Lipids and electrolytes, antioxidants and probiotics have become my lingo. The limbic, lymphatic, and central nervous have become the systems with which I am most familiar. I understand there are things I can do to lower or raise my seizure threshold and learned how to admit if I’m pushing myself a little too hard, even though pushing myself a lot too hard was part of my identity for a long time.
Most importantly, maybe, are the things I notice that wouldn’t have been a blip on my radar before my diagnosis, subsequent suffering, and hard-won recoveries.
Someone mentions they or someone they love has cancer or AIDS or Parkinson’s or multiple sclerosis and my heart and ears open. I know only that I don’t know, just like nobody can truly understand epilepsy unless they have it. But I know that I want to know more. I have time to listen and time to share about how people manage chronic health conditions, what they choose to sacrifice or hold on to, how they weigh the risks versus rewards, how everything changed all at once or was gradual, how people react to them, and what keeps them going in those moments of mysterious fear or pain.

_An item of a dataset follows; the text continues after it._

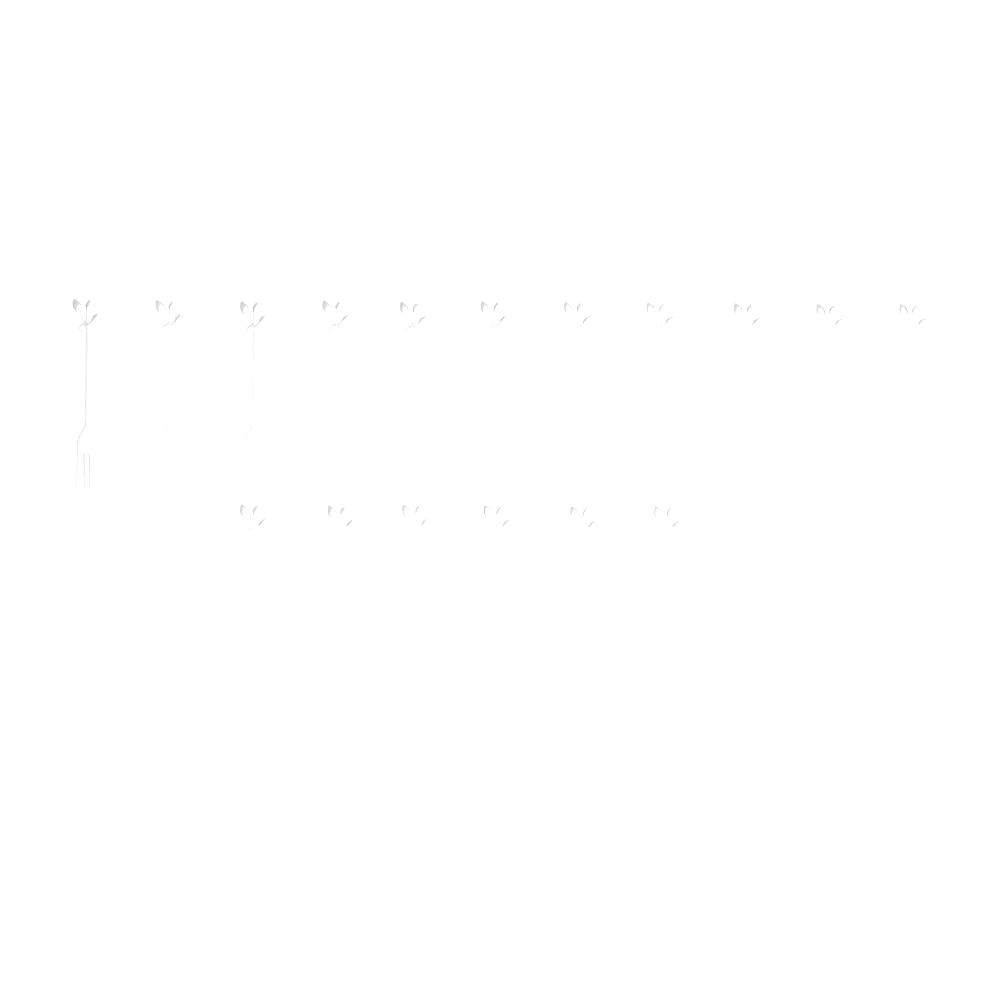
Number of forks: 17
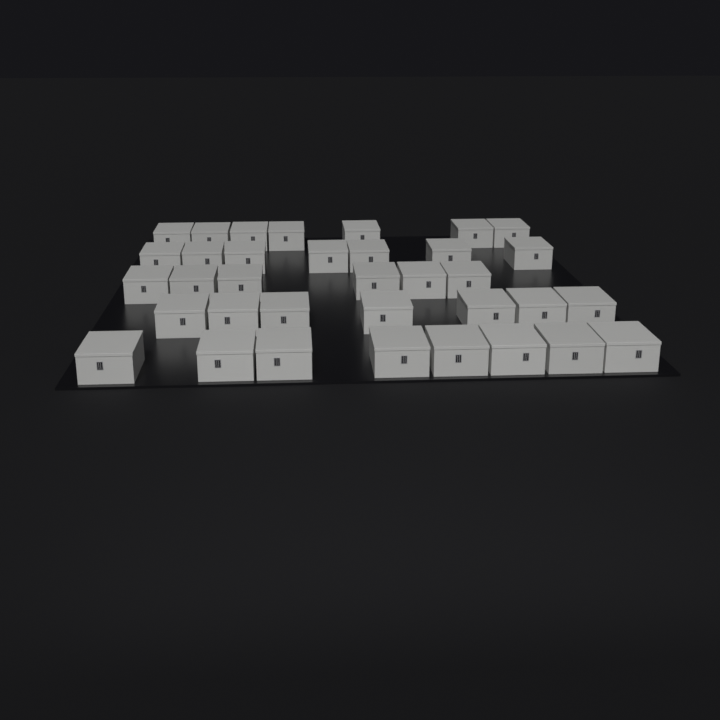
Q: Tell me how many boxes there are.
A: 35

Time itself has become a precious commodity, experienced differently out of necessity, measured in the moments between seizures or bouts of pain; instead of moving in the linear direction of aging, we grow or decline in terms of progress, remission, seizure control, pain management, asymptomatic, regression, and flare-ups.
I experience the world as inescapably human now.
Always painfully aware of my limits as well as the potential of my glorious mortality.